[Body or hand keypoint data]
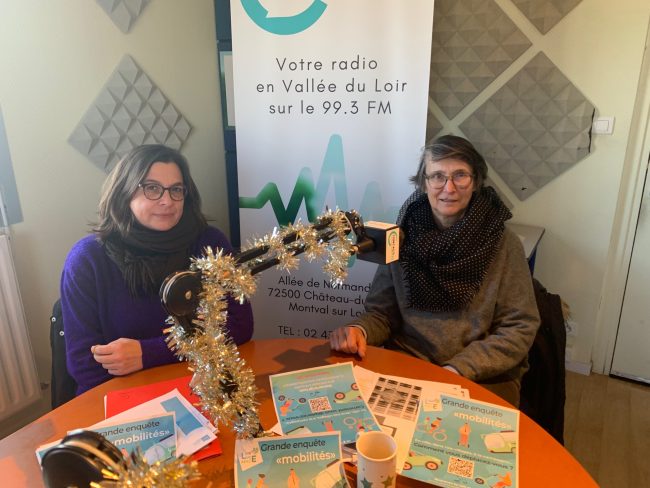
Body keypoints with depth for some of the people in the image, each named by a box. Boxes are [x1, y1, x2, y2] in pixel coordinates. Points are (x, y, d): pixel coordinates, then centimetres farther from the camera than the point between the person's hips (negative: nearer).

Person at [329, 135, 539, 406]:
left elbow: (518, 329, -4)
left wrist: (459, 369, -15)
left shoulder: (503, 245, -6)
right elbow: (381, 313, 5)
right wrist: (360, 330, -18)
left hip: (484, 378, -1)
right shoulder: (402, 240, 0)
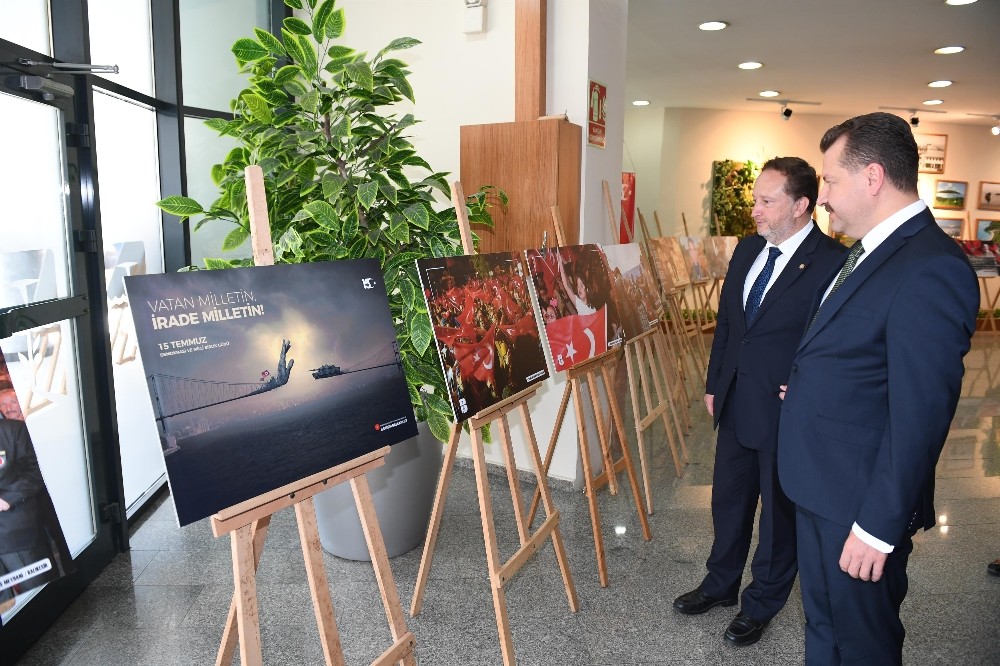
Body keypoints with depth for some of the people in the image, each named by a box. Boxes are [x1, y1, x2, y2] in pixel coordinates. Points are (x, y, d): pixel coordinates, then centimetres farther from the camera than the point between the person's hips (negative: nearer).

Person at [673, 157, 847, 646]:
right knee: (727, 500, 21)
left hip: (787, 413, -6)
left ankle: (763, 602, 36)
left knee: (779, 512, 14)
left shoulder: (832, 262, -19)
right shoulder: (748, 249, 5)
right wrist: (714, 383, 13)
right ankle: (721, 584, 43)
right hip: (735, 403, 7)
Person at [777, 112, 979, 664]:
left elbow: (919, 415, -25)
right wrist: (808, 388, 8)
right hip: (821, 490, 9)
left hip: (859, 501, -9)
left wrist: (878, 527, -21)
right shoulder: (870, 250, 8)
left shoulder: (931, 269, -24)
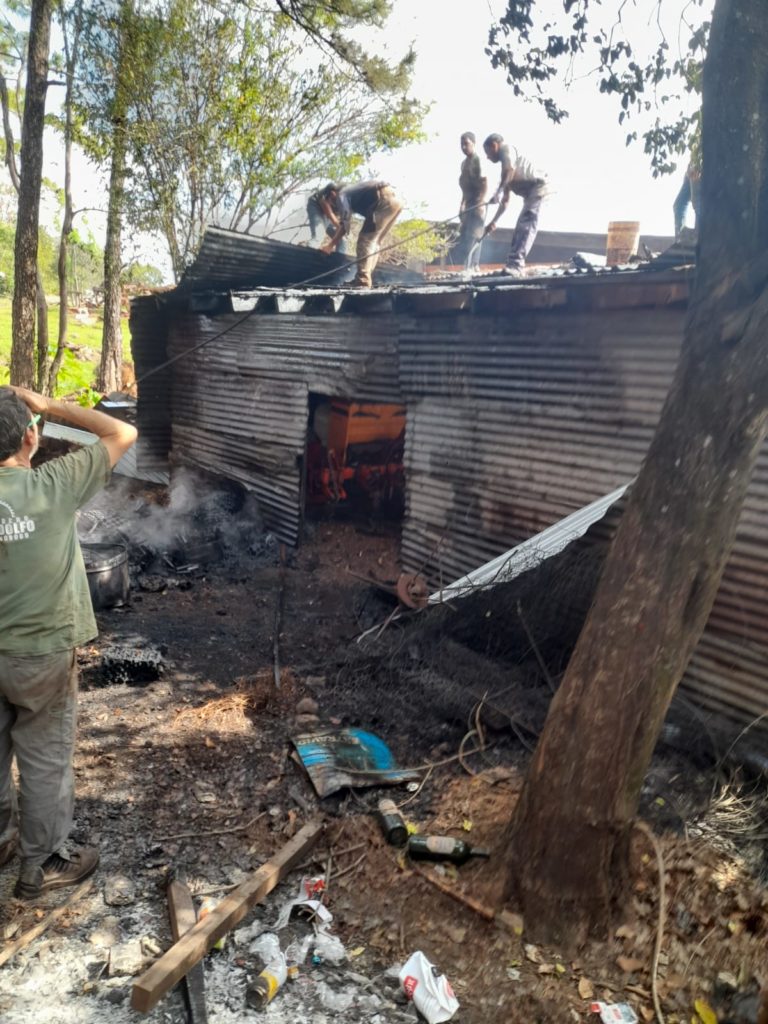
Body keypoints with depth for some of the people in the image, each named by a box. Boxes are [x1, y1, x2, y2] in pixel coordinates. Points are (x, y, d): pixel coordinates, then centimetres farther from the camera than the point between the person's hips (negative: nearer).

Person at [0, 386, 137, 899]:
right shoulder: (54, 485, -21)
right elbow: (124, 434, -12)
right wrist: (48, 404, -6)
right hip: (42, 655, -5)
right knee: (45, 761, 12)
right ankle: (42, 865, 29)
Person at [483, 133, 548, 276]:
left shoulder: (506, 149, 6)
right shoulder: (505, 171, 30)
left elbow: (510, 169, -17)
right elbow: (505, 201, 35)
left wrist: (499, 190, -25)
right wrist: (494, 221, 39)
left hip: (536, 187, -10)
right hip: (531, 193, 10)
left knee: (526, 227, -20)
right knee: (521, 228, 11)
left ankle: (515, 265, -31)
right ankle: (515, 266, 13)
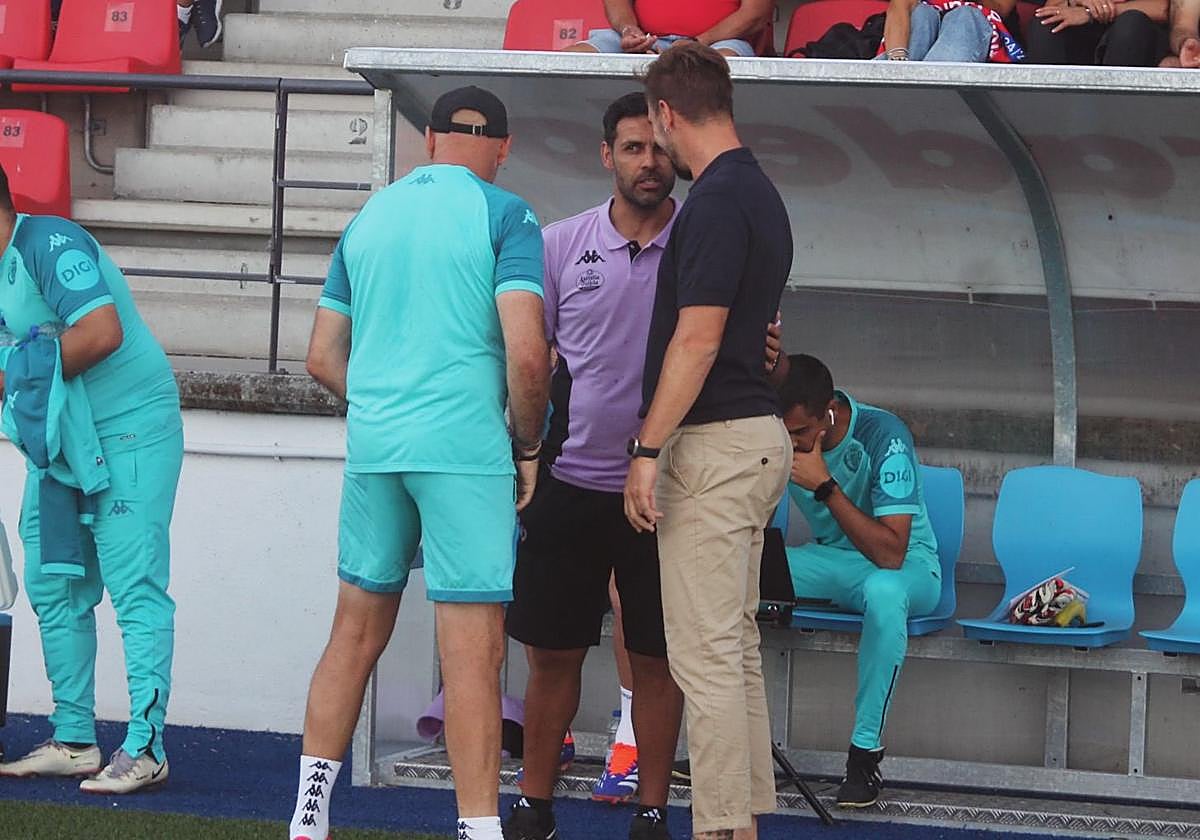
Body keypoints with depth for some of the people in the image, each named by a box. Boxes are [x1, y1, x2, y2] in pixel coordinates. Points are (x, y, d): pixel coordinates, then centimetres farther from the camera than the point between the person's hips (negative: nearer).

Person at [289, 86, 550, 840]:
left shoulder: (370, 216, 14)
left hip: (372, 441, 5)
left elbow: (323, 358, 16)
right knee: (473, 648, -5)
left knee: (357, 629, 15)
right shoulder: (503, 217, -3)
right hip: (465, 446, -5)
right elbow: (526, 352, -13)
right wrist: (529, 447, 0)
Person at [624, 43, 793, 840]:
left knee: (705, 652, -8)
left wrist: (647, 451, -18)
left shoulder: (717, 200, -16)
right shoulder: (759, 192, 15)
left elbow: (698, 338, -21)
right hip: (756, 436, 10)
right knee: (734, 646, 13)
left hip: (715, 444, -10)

WHAT IS REQUIRED >> Please copy the lines of every item above word for word, leaving out the pictures.

ANSWER BELOW >>
Body keypoints with depth for some of the people in the image, each named by a box. Boxes are [x1, y1, x2, y2] in pixel coordinates. Points are (x, y, d): pixel coordinates, then centimetres farther from the camera than the point between the person's hips (negative: nearer).

Person at [329, 135, 539, 406]:
left elbow: (518, 329, -4)
left wrist: (459, 369, -15)
left shoulder: (503, 245, -6)
right elbow: (381, 313, 5)
right wrist: (360, 330, -18)
left hip: (484, 378, -1)
right shoulder: (402, 240, 0)
Body keypoints with depth for some of the people in the image, each named by a box. Boxes are [x1, y1, x2, y2] in pixel coordinates. Points are (x, y, d): pixel coordinates, then centimetres farther from the camera than the point between the person's hips (negative: nearer).

Person at [673, 157, 847, 646]:
right knee: (727, 500, 21)
left hip: (787, 413, -6)
left ankle: (763, 602, 36)
left knee: (779, 512, 14)
left shoulder: (832, 262, -19)
right shoulder: (748, 249, 5)
right wrist: (714, 383, 13)
right ankle: (721, 584, 43)
right hip: (735, 403, 7)
Person at [777, 112, 979, 664]:
left elbow: (919, 415, -25)
right wrist: (808, 388, 8)
right hip: (821, 490, 9)
left hip: (859, 501, -9)
left wrist: (878, 527, -21)
right shoulder: (870, 250, 8)
left shoulder: (931, 269, -24)
Body keypoints with depth for some of the people in the image, each named by a box. Boxes are [x1, y1, x2, y2] in pixel coordinates. Points are (x, y, d): pixel coordinates, then centimetres farther from the camera than the point between the person's hips (negative: nearer).

Person at [0, 386, 137, 899]:
right shoulder: (54, 485, -21)
right elbow: (124, 434, -12)
right wrist: (48, 404, -6)
right hip: (42, 655, -5)
right knee: (45, 761, 12)
right ankle: (42, 865, 29)
Person at [483, 133, 548, 276]:
left shoulder: (506, 149, 6)
right shoulder: (505, 171, 30)
left elbow: (510, 169, -17)
right elbow: (505, 201, 35)
left wrist: (499, 190, -25)
right wrist: (494, 221, 39)
left hip: (536, 187, -10)
right hip: (531, 193, 10)
left knee: (526, 227, -20)
right knee: (521, 228, 11)
left ankle: (515, 265, -31)
right ankle: (515, 266, 13)
Body keypoints with depth for some of the people in the image, each named by a box. Boxes are [x1, y1, x2, y2] in pixel coordinates. Points are (x, y, d): pixel coordinates, then centimetres farther from the camera than the point between the person's hips (negative: nearer).

Person at [289, 86, 550, 840]:
left shoulder: (370, 216, 14)
left hip: (372, 441, 5)
left elbow: (323, 358, 16)
right knee: (473, 648, -5)
left knee: (357, 629, 15)
right shoulder: (503, 217, -3)
right hip: (465, 446, -5)
right elbow: (526, 352, -13)
right wrist: (529, 447, 0)
Person at [624, 43, 793, 840]:
left knee: (705, 652, -8)
left wrist: (647, 451, -18)
left shoulder: (717, 200, -16)
right shoulder: (759, 192, 15)
left elbow: (698, 338, -21)
right hip: (756, 436, 10)
right knee: (734, 646, 13)
left hip: (715, 444, -10)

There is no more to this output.